E pensar que toda essa história encontra como ponto de partida o desejo de rivalizar com um quadro avistado em Lesbos, especificamente no bosque sagrado das Ninfas, por um caçador/narrador. Muitos trechos são verdadeiras pinturas, como os animais marítmos furiosos junto com Pã tocando a siringe de guerra, o funeral pastoril de certo personagem, as epifanias dos deuses, o jardim Dionisofones e o lamento pelas flores, a descrição riquíssima dos campos e do passar das estações... tudo é extremamente belo! e não poderia ser menos, considerando que esse é um dos "The big five" dos romances de amor que sobreviveram até a nossa era.
Essa é uma história de amadurecimento que consegue ser divertidissima, mais do que qualquer comédia grega, uma vez que boa parte das piadas desta custam a ser recuperadas, enquanto sobre aquela ao partir dos dramas universais sobre desejo, inocência e maturidade, com todas as glórias e todas as dores e todos os risos, por sua vez, nunca deixa de ser atual, leve e hilária.
Apesar de dialogar muito com os domínios de Afrodite, são as Ninfas, ao lado de Pã e de Eros (quem sabe até de Dioniso, se forçamos mais a barra) que se destacam no romance. Gostei muito de ver esses deuses "menores" em posição de destaque.

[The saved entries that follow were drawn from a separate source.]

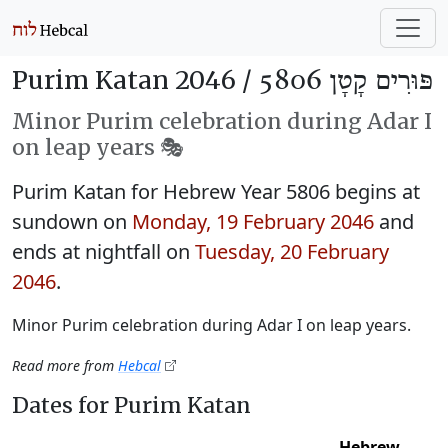
Purim Katan 2046 /
פּוּרִים קָטָן 5806
Minor Purim celebration during Adar I
on leap years 🎭️
Purim Katan for Hebrew Year 5806 begins at
sundown on
Monday, 19 February 2046
and
ends at nightfall on
Tuesday, 20 February
2046
.
Minor Purim celebration during Adar I on leap years.
Read more from
Hebcal
Dates for Purim Katan
Hebrew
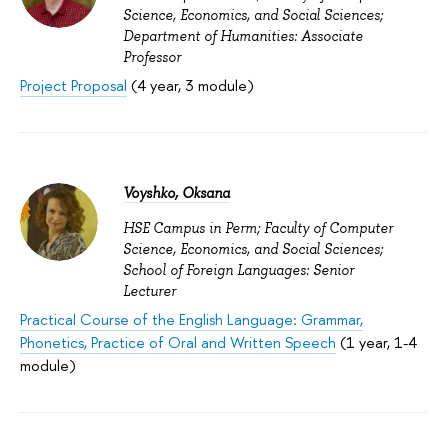
Science, Economics, and Social Sciences;
Department of Humanities: Associate
Professor
Project Proposal
(4 year, 3 module)
Voyshko, Oksana
HSE Campus in Perm; Faculty of Computer
Science, Economics, and Social Sciences;
School of Foreign Languages: Senior
Lecturer
Practical Course of the English Language: Grammar,
Phonetics, Practice of Oral and Written Speech
(1 year, 1-4
module)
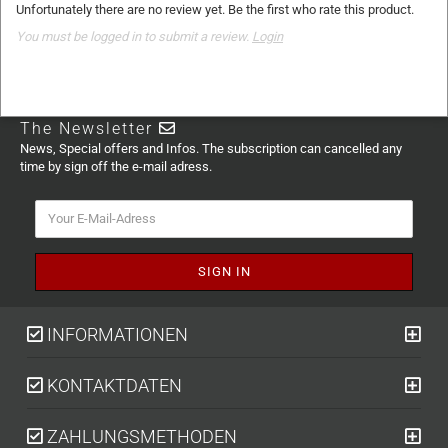
Unfortunately there are no review yet. Be the first who rate this product.
You must be logged in to submit a review.
Login
The Newsletter
News, Special offers and Infos. The subscription can cancelled any
time by sign off the e-mail adress.
INFORMATIONEN
KONTAKTDATEN
ZAHLUNGSMETHODEN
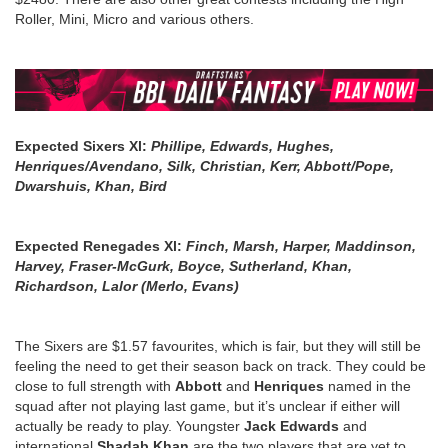
Roller, Mini, Micro and various others.
Expected Sixers Xl:
Phillipe, Edwards, Hughes,
Henriques/Avendano, Silk, Christian, Kerr, Abbott/Pope,
Dwarshuis, Khan, Bird
Expected Renegades Xl:
Finch, Marsh, Harper, Maddinson,
Harvey, Fraser-McGurk, Boyce, Sutherland, Khan,
Richardson, Lalor (Merlo, Evans)
The Sixers are $1.57 favourites, which is fair, but they will still be
feeling the need to get their season back on track. They could be
close to full strength with
Abbott
and
Henriques
named in the
squad after not playing last game, but it’s unclear if either will
actually be ready to play. Youngster
Jack Edwards
and
international
Shadab Khan
are the two players that are yet to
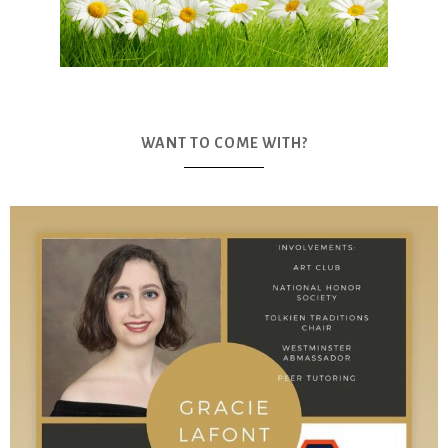
WANT TO COME WITH?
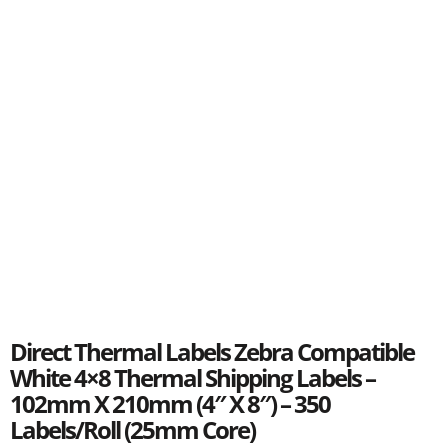
Direct Thermal Labels Zebra Compatible
White 4×8 Thermal Shipping Labels –
102mm X 210mm (4″ X 8″) – 350
Labels/Roll (25mm Core)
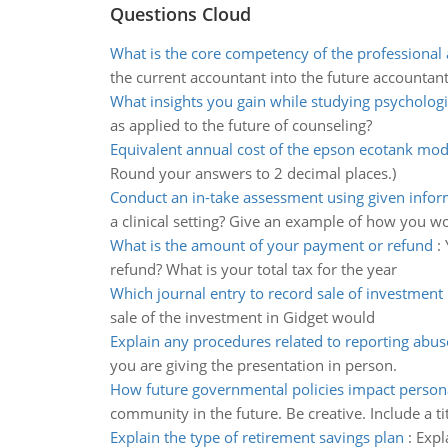
Questions Cloud
What is the core competency of the professional
the current accountant into the future accountan
What insights you gain while studying psychologic
as applied to the future of counseling?
Equivalent annual cost of the epson ecotank mod
Round your answers to 2 decimal places.)
Conduct an in-take assessment using given infor
a clinical setting? Give an example of how you w
What is the amount of your payment or refund
:
refund? What is your total tax for the year
Which journal entry to record sale of investment 
sale of the investment in Gidget would
Explain any procedures related to reporting abus
you are giving the presentation in person.
How future governmental policies impact persona
community in the future. Be creative. Include a tit
Explain the type of retirement savings plan
:
Expl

Outra a coisa a destacar, a última, é a influência de toda uma tradição pastoril, muito misteriosa e problemática pra nós, mas que podemos encontrar alguns vestígios já no século III a. C. em Ânite de Tégea no epigrama, Teócrito e seus idílios (influencia de peso aqui), Mosco e Bíon. Depois vem Virgílio e dá os seus dois centavos também sobre o assunto com suas "Bucólicas". O romance tem muito de onde beber, sem ficar atrás em nada. Recomendo muito a leitura e tradução da Denise Bottmann, que não é direta do grego, mas sim do francês. Apesar disso, é uma tradução muito boa e uma das únicas que temos atualmente em língua portuguesa.